Fall Chicago Wedding Trends
by Ali Phillips
Fall in Chicago is one of my favorite times of the year. The smell of burning wood, crisp leaves crunching under my feet and red sunsets glowing over Lake Michigan. The short season between late-September and December provides couples with a myriad of ways to personalize their wedding. They’re incorporating the texture and the feel of Autumn in their choices of design, food, as well as their wedding activities. Fall in Chicago gives couples the freedom to fully express themselves in all aspects of their wedding weekend.
Design
Rich browns and classic golds are making a comeback! Fruits, vegetables, leaves, and branches are also making an appearance throughout many fall weddings. For example, a number of brides are choosing invitations with more texture than the traditional, engraved wedding invitations. Invites with bows, tulle, vellum, branches, and even berries are matching the overall décor of many weddings.
You will find shades of green, orange and red in the fall flowers this year. Brides are choosing to accent their flowers with the rich colors in their table linens and napkins. And, yes, we see the return of linens with texture!

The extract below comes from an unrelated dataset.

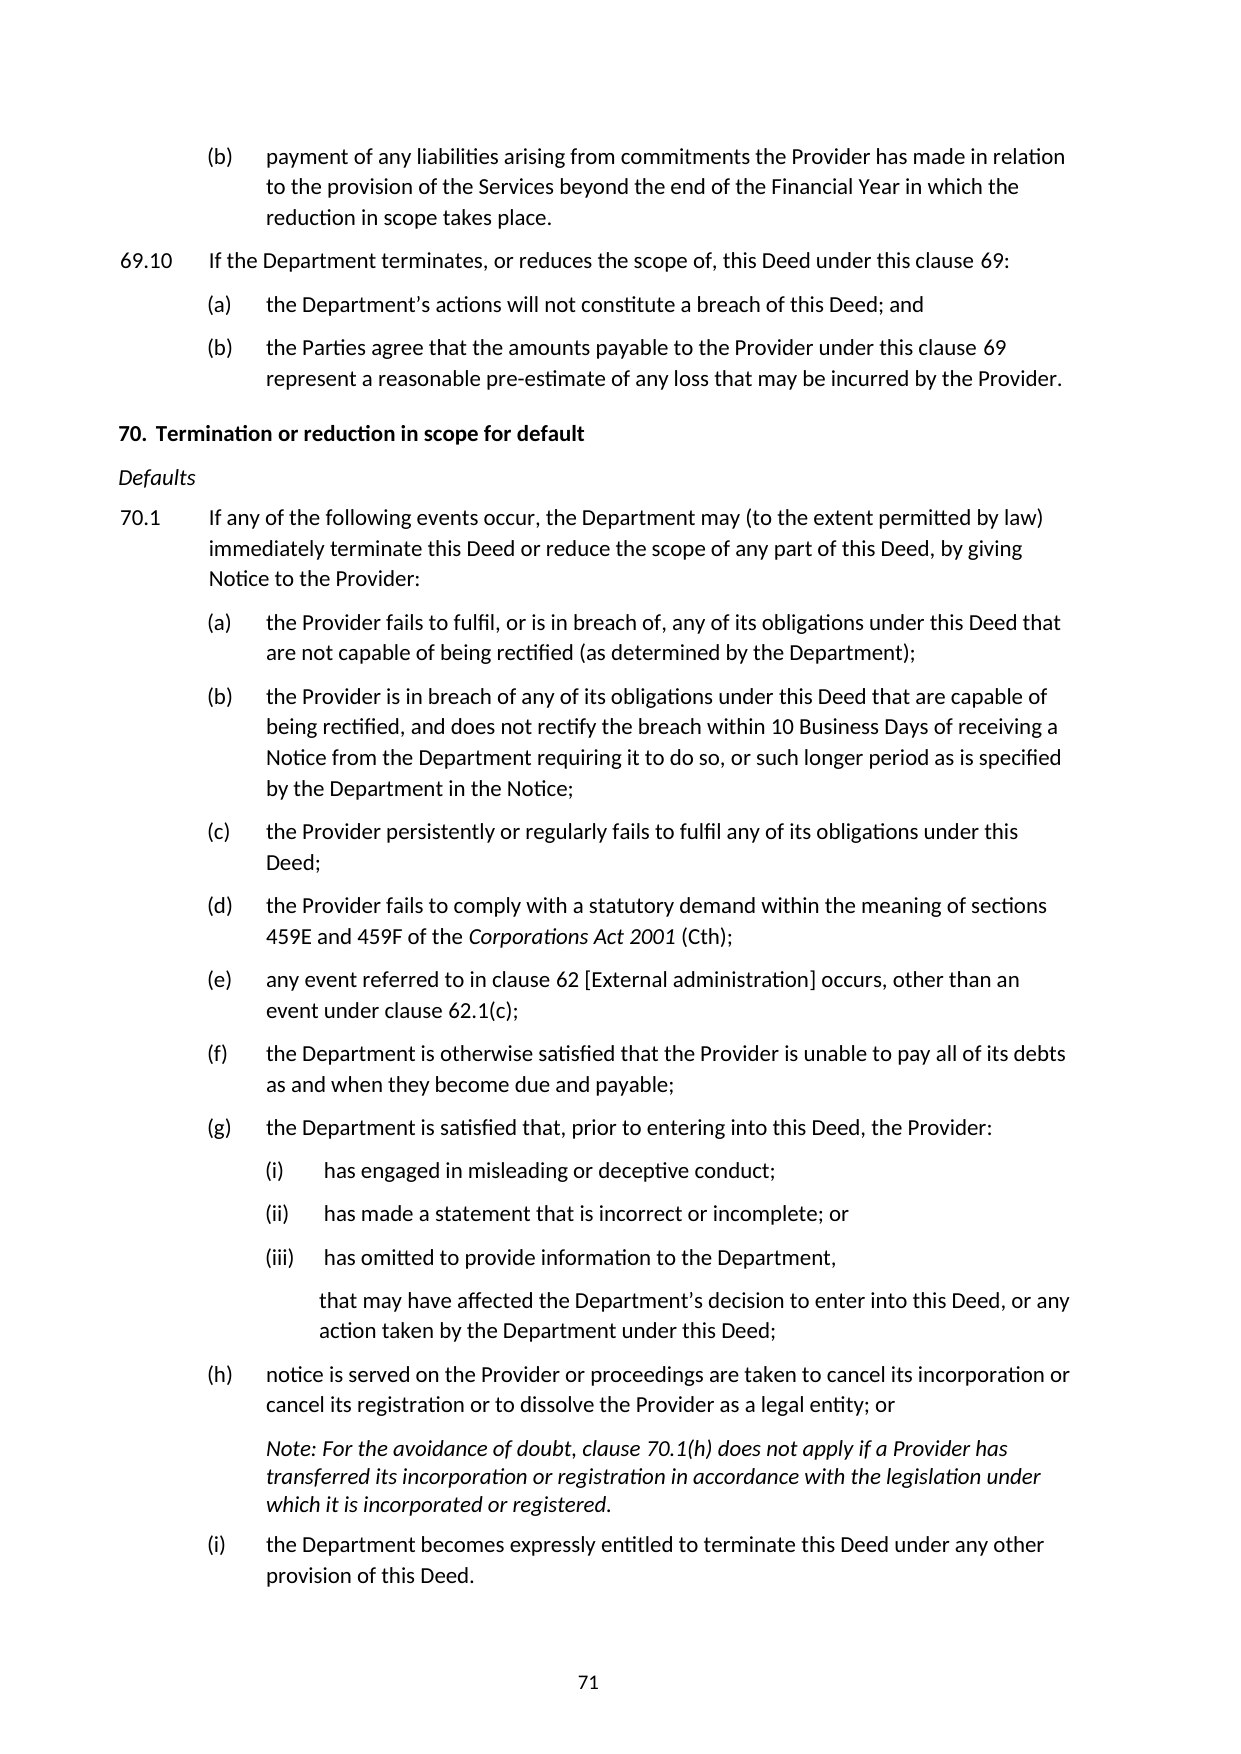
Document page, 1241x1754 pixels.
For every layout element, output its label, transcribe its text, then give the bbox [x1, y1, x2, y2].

text the Department becomes expressly entitled to terminate this Deed under any other provision of this Deed. [207, 1530, 1075, 1589]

Couples are also placing branch wreaths accented with berries and leaves on the doors of their ceremony location. They’ll also incorporate grass, fruit, and gourds into their reception centerpieces. Pumpkins and squash are sometimes used to decorate placecard tables instead of traditional floral arrangements.
One of my weddings this month has a leaf motif throughout the entire day. The leaves from their wedding invitations appear on the programs, menu cards, and the wedding “well wisher” cards that guests will fill out instead of a guest book. We even have plans to adorn three canisters of branches with paper leaves as hanging placecards.
Food
Clients are being more creative in their food choices for their fall wedding celebrations. Instead of the traditional salad course before the entrée, we’re now seeing flavorful pumpkin and squash soups alongside a small salad topped with dried cherries and nuts. Terrines carrying mesclun greens and poached pears are also making their way to the dining tables. And, a few couples are serving hot apple cider, with rum for those over 21, during the cocktail hour or after dinner.
Gone is the day of the bland, white wedding cake. Couples are using different flavors like carrot cake and cheesecake for their weddings. I’ve also seen more requests for chocolate wedding cakes served with crème anglaise or a berry coulis. One of my fall couples is serving hot apple pie a la mode instead of the traditional wedding cake. Yummmmm.